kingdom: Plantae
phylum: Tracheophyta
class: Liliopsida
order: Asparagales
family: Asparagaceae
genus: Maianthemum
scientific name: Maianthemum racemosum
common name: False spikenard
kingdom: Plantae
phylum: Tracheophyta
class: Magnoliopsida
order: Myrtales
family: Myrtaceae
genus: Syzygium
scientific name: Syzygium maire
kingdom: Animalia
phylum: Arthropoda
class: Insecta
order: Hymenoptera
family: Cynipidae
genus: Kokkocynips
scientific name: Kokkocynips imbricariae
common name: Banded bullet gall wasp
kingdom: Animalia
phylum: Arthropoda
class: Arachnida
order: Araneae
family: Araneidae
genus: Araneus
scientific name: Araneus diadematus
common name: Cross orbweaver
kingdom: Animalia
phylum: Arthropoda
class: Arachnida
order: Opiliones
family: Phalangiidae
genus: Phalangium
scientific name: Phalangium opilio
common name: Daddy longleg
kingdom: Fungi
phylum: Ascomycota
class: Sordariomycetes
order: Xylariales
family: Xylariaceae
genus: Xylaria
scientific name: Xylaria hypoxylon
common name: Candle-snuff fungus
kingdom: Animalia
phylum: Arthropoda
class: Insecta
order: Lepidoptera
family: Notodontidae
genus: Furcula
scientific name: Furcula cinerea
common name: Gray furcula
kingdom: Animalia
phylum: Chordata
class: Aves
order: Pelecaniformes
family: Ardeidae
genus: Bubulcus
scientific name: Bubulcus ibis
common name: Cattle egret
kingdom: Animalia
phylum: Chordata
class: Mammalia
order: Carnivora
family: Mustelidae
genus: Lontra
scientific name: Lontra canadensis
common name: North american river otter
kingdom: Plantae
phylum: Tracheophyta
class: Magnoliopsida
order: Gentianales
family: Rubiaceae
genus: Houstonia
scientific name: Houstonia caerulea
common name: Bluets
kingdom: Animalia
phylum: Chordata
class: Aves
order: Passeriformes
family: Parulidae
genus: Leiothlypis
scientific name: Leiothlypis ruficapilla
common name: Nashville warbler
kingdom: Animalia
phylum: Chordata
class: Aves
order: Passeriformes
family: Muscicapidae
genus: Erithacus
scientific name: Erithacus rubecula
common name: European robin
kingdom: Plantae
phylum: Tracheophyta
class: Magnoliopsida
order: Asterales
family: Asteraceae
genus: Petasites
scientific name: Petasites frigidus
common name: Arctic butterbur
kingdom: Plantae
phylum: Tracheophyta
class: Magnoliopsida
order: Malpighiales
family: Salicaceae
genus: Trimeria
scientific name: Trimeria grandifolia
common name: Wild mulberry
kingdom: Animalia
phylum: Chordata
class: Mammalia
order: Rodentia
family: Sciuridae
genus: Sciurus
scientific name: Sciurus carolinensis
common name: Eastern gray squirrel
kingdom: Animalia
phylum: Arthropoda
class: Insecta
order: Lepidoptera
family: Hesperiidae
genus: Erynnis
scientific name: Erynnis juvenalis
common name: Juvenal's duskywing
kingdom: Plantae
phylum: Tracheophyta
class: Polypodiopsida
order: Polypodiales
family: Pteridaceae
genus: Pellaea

--------------------------------------------------

**Problem**
Put every line above into a Markdown table with two columns, Row and Line. Number the rows in order and leave out any blank lines.

**Task response**
| Row | Line |
|---|---|
| 1 | kingdom: Plantae |
| 2 | phylum: Tracheophyta |
| 3 | class: Liliopsida |
| 4 | order: Asparagales |
| 5 | family: Asparagaceae |
| 6 | genus: Maianthemum |
| 7 | scientific name: Maianthemum racemosum |
| 8 | common name: False spikenard |
| 9 | kingdom: Plantae |
| 10 | phylum: Tracheophyta |
| 11 | class: Magnoliopsida |
| 12 | order: Myrtales |
| 13 | family: Myrtaceae |
| 14 | genus: Syzygium |
| 15 | scientific name: Syzygium maire |
| 16 | kingdom: Animalia |
| 17 | phylum: Arthropoda |
| 18 | class: Insecta |
| 19 | order: Hymenoptera |
| 20 | family: Cynipidae |
| 21 | genus: Kokkocynips |
| 22 | scientific name: Kokkocynips imbricariae |
| 23 | common name: Banded bullet gall wasp |
| 24 | kingdom: Animalia |
| 25 | phylum: Arthropoda |
| 26 | class: Arachnida |
| 27 | order: Araneae |
| 28 | family: Araneidae |
| 29 | genus: Araneus |
| 30 | scientific name: Araneus diadematus |
| 31 | common name: Cross orbweaver |
| 32 | kingdom: Animalia |
| 33 | phylum: Arthropoda |
| 34 | class: Arachnida |
| 35 | order: Opiliones |
| 36 | family: Phalangiidae |
| 37 | genus: Phalangium |
| 38 | scientific name: Phalangium opilio |
| 39 | common name: Daddy longleg |
| 40 | kingdom: Fungi |
| 41 | phylum: Ascomycota |
| 42 | class: Sordariomycetes |
| 43 | order: Xylariales |
| 44 | family: Xylariaceae |
| 45 | genus: Xylaria |
| 46 | scientific name: Xylaria hypoxylon |
| 47 | common name: Candle-snuff fungus |
| 48 | kingdom: Animalia |
| 49 | phylum: Arthropoda |
| 50 | class: Insecta |
| 51 | order: Lepidoptera |
| 52 | family: Notodontidae |
| 53 | genus: Furcula |
| 54 | scientific name: Furcula cinerea |
| 55 | common name: Gray furcula |
| 56 | kingdom: Animalia |
| 57 | phylum: Chordata |
| 58 | class: Aves |
| 59 | order: Pelecaniformes |
| 60 | family: Ardeidae |
| 61 | genus: Bubulcus |
| 62 | scientific name: Bubulcus ibis |
| 63 | common name: Cattle egret |
| 64 | kingdom: Animalia |
| 65 | phylum: Chordata |
| 66 | class: Mammalia |
| 67 | order: Carnivora |
| 68 | family: Mustelidae |
| 69 | genus: Lontra |
| 70 | scientific name: Lontra canadensis |
| 71 | common name: North american river otter |
| 72 | kingdom: Plantae |
| 73 | phylum: Tracheophyta |
| 74 | class: Magnoliopsida |
| 75 | order: Gentianales |
| 76 | family: Rubiaceae |
| 77 | genus: Houstonia |
| 78 | scientific name: Houstonia caerulea |
| 79 | common name: Bluets |
| 80 | kingdom: Animalia |
| 81 | phylum: Chordata |
| 82 | class: Aves |
| 83 | order: Passeriformes |
| 84 | family: Parulidae |
| 85 | genus: Leiothlypis |
| 86 | scientific name: Leiothlypis ruficapilla |
| 87 | common name: Nashville warbler |
| 88 | kingdom: Animalia |
| 89 | phylum: Chordata |
| 90 | class: Aves |
| 91 | order: Passeriformes |
| 92 | family: Muscicapidae |
| 93 | genus: Erithacus |
| 94 | scientific name: Erithacus rubecula |
| 95 | common name: European robin |
| 96 | kingdom: Plantae |
| 97 | phylum: Tracheophyta |
| 98 | class: Magnoliopsida |
| 99 | order: Asterales |
| 100 | family: Asteraceae |
| 101 | genus: Petasites |
| 102 | scientific name: Petasites frigidus |
| 103 | common name: Arctic butterbur |
| 104 | kingdom: Plantae |
| 105 | phylum: Tracheophyta |
| 106 | class: Magnoliopsida |
| 107 | order: Malpighiales |
| 108 | family: Salicaceae |
| 109 | genus: Trimeria |
| 110 | scientific name: Trimeria grandifolia |
| 111 | common name: Wild mulberry |
| 112 | kingdom: Animalia |
| 113 | phylum: Chordata |
| 114 | class: Mammalia |
| 115 | order: Rodentia |
| 116 | family: Sciuridae |
| 117 | genus: Sciurus |
| 118 | scientific name: Sciurus carolinensis |
| 119 | common name: Eastern gray squirrel |
| 120 | kingdom: Animalia |
| 121 | phylum: Arthropoda |
| 122 | class: Insecta |
| 123 | order: Lepidoptera |
| 124 | family: Hesperiidae |
| 125 | genus: Erynnis |
| 126 | scientific name: Erynnis juvenalis |
| 127 | common name: Juvenal's duskywing |
| 128 | kingdom: Plantae |
| 129 | phylum: Tracheophyta |
| 130 | class: Polypodiopsida |
| 131 | order: Polypodiales |
| 132 | family: Pteridaceae |
| 133 | genus: Pellaea |